* 選定抜粋
┌────────
第4または第5の発明は、第1乃至第3のいずれか1の発明において、前記木材の密度の測定対象が含水率不明の木材であって、該含水率不明お木材の密度から前記測定した木材密度を差引き、前記含水率不明の木材の単位体積当たり15%以上或いは15%未満の含水量を算出して、該含水率不明の木材の乾燥コントロールまたは木材の用途選別に使用することができるという効果がある。
本発明は、(1)木材の主な構成元素は炭素「C」、水素「H」、酸素「O」であり、その他に極微量Ca、K、Na、Mg、Fe、Mn、Cu、Co、Si等を含有しているが、その重量比率(%)は、C:H:O=50:6:43でほぼ一定であること、(2)木材の密度は単位体積あたりの細胞壁の量に比例すること、(3)また、木材の「C」元素は、「H」と「O」からなる水分(HO)の量に関係なく、同体積では一定の値を示すことから、レーザ誘起プラズマ発光分析よる簡便な方法で「C」元素を定量することにより、含水率を問わず、気乾密度(含水率がJISZ2101に規定の15%)を求めることができることに着眼している。
└────────
* データ一覧
┌────────
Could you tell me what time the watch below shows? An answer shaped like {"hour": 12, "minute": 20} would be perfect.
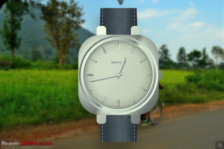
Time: {"hour": 12, "minute": 43}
└────────
抜粋のうち「第4または第5の発明は、第1」で始まり「ができることに着眼している。」まで続く箇所を、一字一句違えずに再現せよ。 リストは使わなくてよい。

* 解答
第4または第5の発明は、第1乃至第3のいずれか1の発明において、前記木材の密度の測定対象が含水率不明の木材であって、該含水率不明お木材の密度から前記測定した木材密度を差引き、前記含水率不明の木材の単位体積当たり15%以上或いは15%未満の含水量を算出して、該含水率不明の木材の乾燥コントロールまたは木材の用途選別に使用することができるという効果がある。
本発明は、(1)木材の主な構成元素は炭素「C」、水素「H」、酸素「O」であり、その他に極微量Ca、K、Na、Mg、Fe、Mn、Cu、Co、Si等を含有しているが、その重量比率(%)は、C:H:O=50:6:43でほぼ一定であること、(2)木材の密度は単位体積あたりの細胞壁の量に比例すること、(3)また、木材の「C」元素は、「H」と「O」からなる水分(HO)の量に関係なく、同体積では一定の値を示すことから、レーザ誘起プラズマ発光分析よる簡便な方法で「C」元素を定量することにより、含水率を問わず、気乾密度(含水率がJISZ2101に規定の15%)を求めることができることに着眼している。